“The growth in the power of Athens, and the alarm which this inspired in Sparta made war inevitable.” This is the most famous line of Thucydides’s “History of the Peloponnesian War”. Will a future historian one day write that the growth in the power of China, and the alarm which this inspired in America, made war equally inevitable?
Since the election of Donald Trump, the probability of a Sino-American conflict has soared. Last year Trump ran an aggressively anti-Chinese election campaign, repeatedly threatening to impose tariffs on Chinese imports. Trade is only one of several bones of contention. The United States remains committed to freedom of navigation in the South China Sea. China’s island-building program is designed to make that sea Chinese in fact as well as name. Trump is less committed than any US president since Richard Nixon to the “One China” policy.
But the biggest flashpoint is without question North Korea — which brings me back to Thucydides and Graham Allison’s “Destined for War,” this summer’s must-read book in both Washington and Beijing.

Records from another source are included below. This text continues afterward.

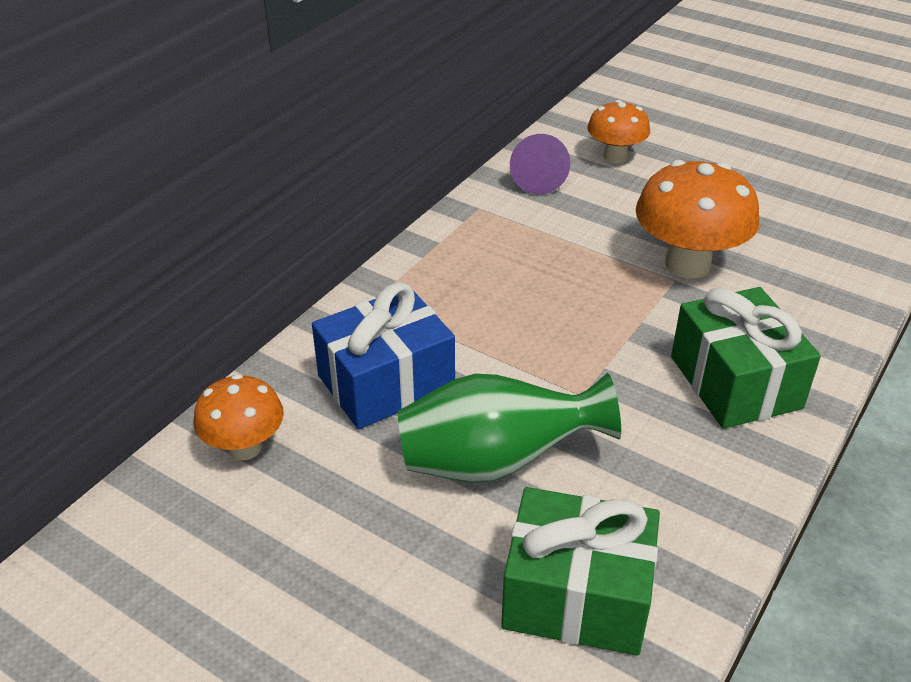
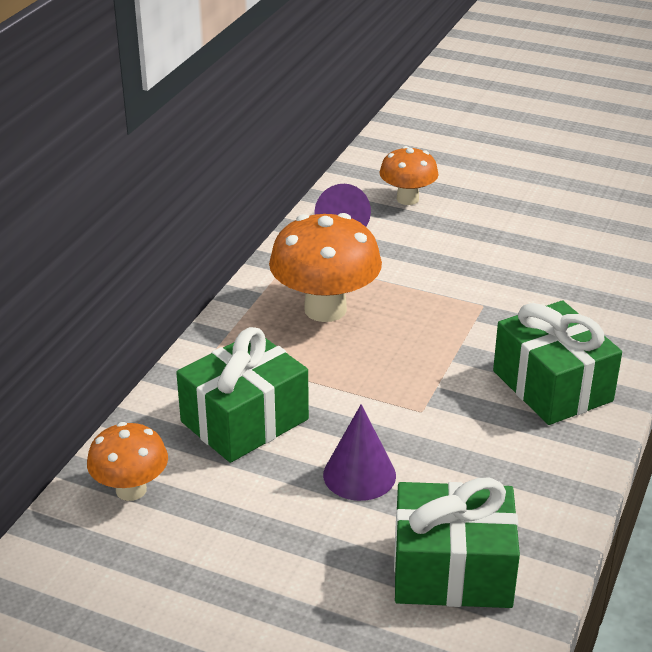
camera: 10 degrees left, 5 degrees down
(386, 382) = (244, 420): blue gift -> green gift
(496, 462) = (359, 475): green vase -> purple cone
(687, 264) = (492, 290): orange mushroom -> orange mushroom (325, 309)

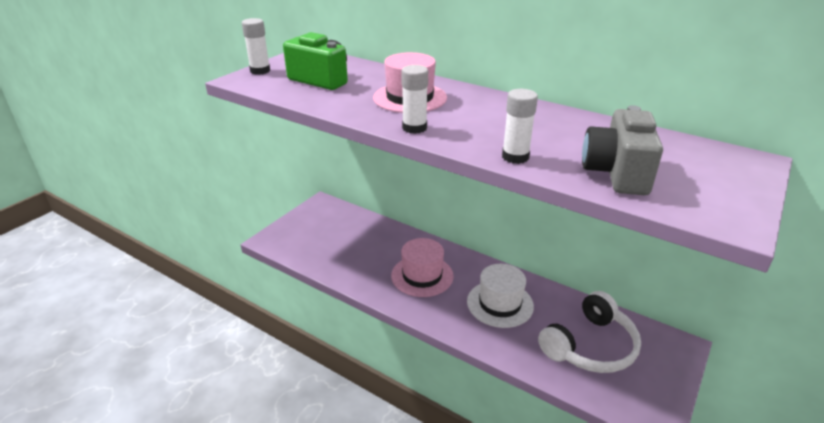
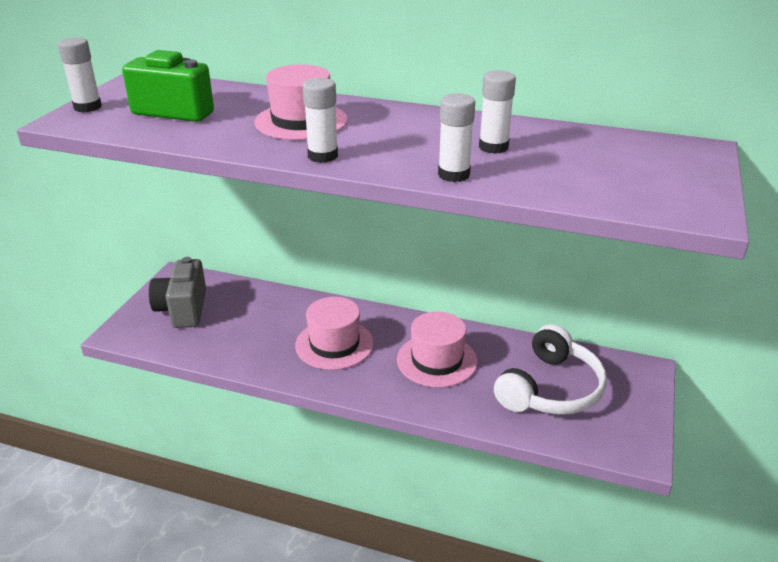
camera: 15 degrees left, 0 degrees up
(500, 303) = (437, 360): white hat -> pink hat
(559, 137) = (493, 147): none -> white glue stick
(616, 173) = (569, 179): grey camera -> grey camera (183, 310)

Small powers can cause big trouble. The initial clash in the Peloponnesian War was in fact between Athens and Corinth; war came when the Corinthians appealed to the Spartans for help. Think of the role Serbia played in the First World War, or Cuba in the Cold War. Today’s catalyst for conflict is North Korea, which last week successfully launched its first intercontinental ballistic missile — a weapon with the capacity to hit Alaska. Experts such as my Stanford colleague Sig Hecker believe the North Koreans are just five or so years away from being able to build a nuclear warhead small enough to fit on the nose of such a missile.